Como profesional de la Terapia Feminista escucho a muchas mujeres hablar de su experiencia en los gimnasios como algo mucho más complejo que “ir a hacer ejercicio”. Detrás de esa hora diaria entre máquinas, pesas y espejos, a menudo se oculta la presión de “construir” un cuerpo aceptable, un cuerpo que no moleste, que no pese demasiado, que no sea “débil” pero tampoco “masculino”, que sea deseable, que no envejezca.
Los gimnasios se convierten entonces más que en espacios de salud, en escenarios donde se reproducen (y se moldean) las normas de género. Desde cómo están organizadas las máquinas hasta qué cuerpos predominan en qué zonas, pasando por el tipo de clases que se ofrecen y quién las imparte. No es casualidad que la sala de musculación esté llena de hombres mientras las mujeres se agrupan en clases de zumba, pilates o spinning: desde niñas se nos ha dirigido hacia deportes que priorizan la estética, la flexibilidad o el ritmo, mientras a los niños se les empuja a deportes de fuerza, estrategia o contacto, sembrando la idea de que hay actividades “para nosotras” y otras que no nos corresponden.
¿Te has preguntado alguna vez porque las mujeres van al gimnasio con el top a juego con la malla, la coleta perfecta, y la botella de agua del mismo color que las zapatillas mientras los hombres, en cambio, van con camisetas de propaganda y unos pantalones cualesquiera, sin preocuparse de si su ropa combina o si sudan más de la cuenta?
Analizar los espacios deportivos desde el enfoque de la Terapia feminista nos permite profundizar en un trabajo emocional que posibilita entender por qué para muchas mujeres determinadas zonas del gimnasio están vetadas. Las miradas que reciben, los juicios, o simplemente la ausencia de una instructora que las acompañe en ese camino hace que no se sientan cómodas a la hora de ocupar la sala de pesas libres, las máquinas más complejas o las rutinas de alta intensidad. ¿O es que nunca has escuchado o pronunciado eso de «no hagas pesas, que te vas a poner tocha y en una mujer se ve feo»? Como si la sola idea de ocupar más espacio ya fuese peligrosa, como si lo importante fuera moldear el cuerpo para que no se note, no se imponga, no sea demasiado nada.
La Terapia Feminista puede ser una herramienta fundamental para trabajar y entender todo esto. Para preguntarte desde dónde te estás exigiendo, para qué entrenas, qué te estás pidiendo a ti misma cuando te subes a la bicicleta estática o repites sentadillas frente al espejo. Puede ayudarte a reconciliarte con tu cuerpo en movimiento, a soltar la presión del “deber ser”, a comprender por qué ciertos espacios te incomodan y qué emociones aparecen allí. También para construir una relación más amorosa, más libre, más real con tu cuerpo: en el gimnasio, en la piscina al aire libre o en el salón de tu casa.
Porque el cuerpo que quieres no siempre es el cuerpo que necesitas. A veces, lo que necesitas no es una rutina más, sino parar, respirar, dejar de pelearte con él, escucharlo. Y eso, muchas veces, no se consigue en una máquina de remo, sino en el trabajo emocional, en espacios seguros, en palabras que por fin nombran lo que sentimos, pero no sabíamos decir.
--------
→ La tarea: Indica en qué clases se agrupan las mujeres, según el texto sobre los gimnasios y la Terapia Feminista, mientras la sala de musculación está llena de hombres.

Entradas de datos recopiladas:
--------
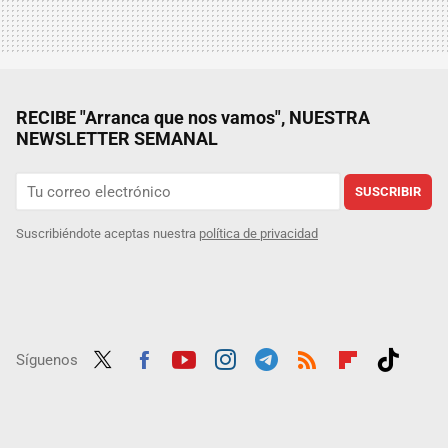
RECIBE "Arranca que nos vamos", NUESTRA
NEWSLETTER SEMANAL
SUSCRIBIR
Suscribiéndote aceptas nuestra
política de privacidad
Síguenos
Twit
Fac
Yout
Inst
Tele
RSS
Flip
Tikt
ter
ebo
ube
agra
gra
boar
ok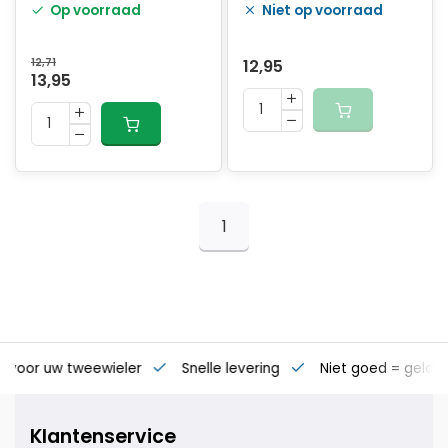
Op voorraad
Niet op voorraad
12,71
12,95
13,95
1
s voor uw tweewieler
Snelle levering
Niet goed = geld t
Klantenservice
--------
→ Respuesta: En clases de zumba, pilates o spinning.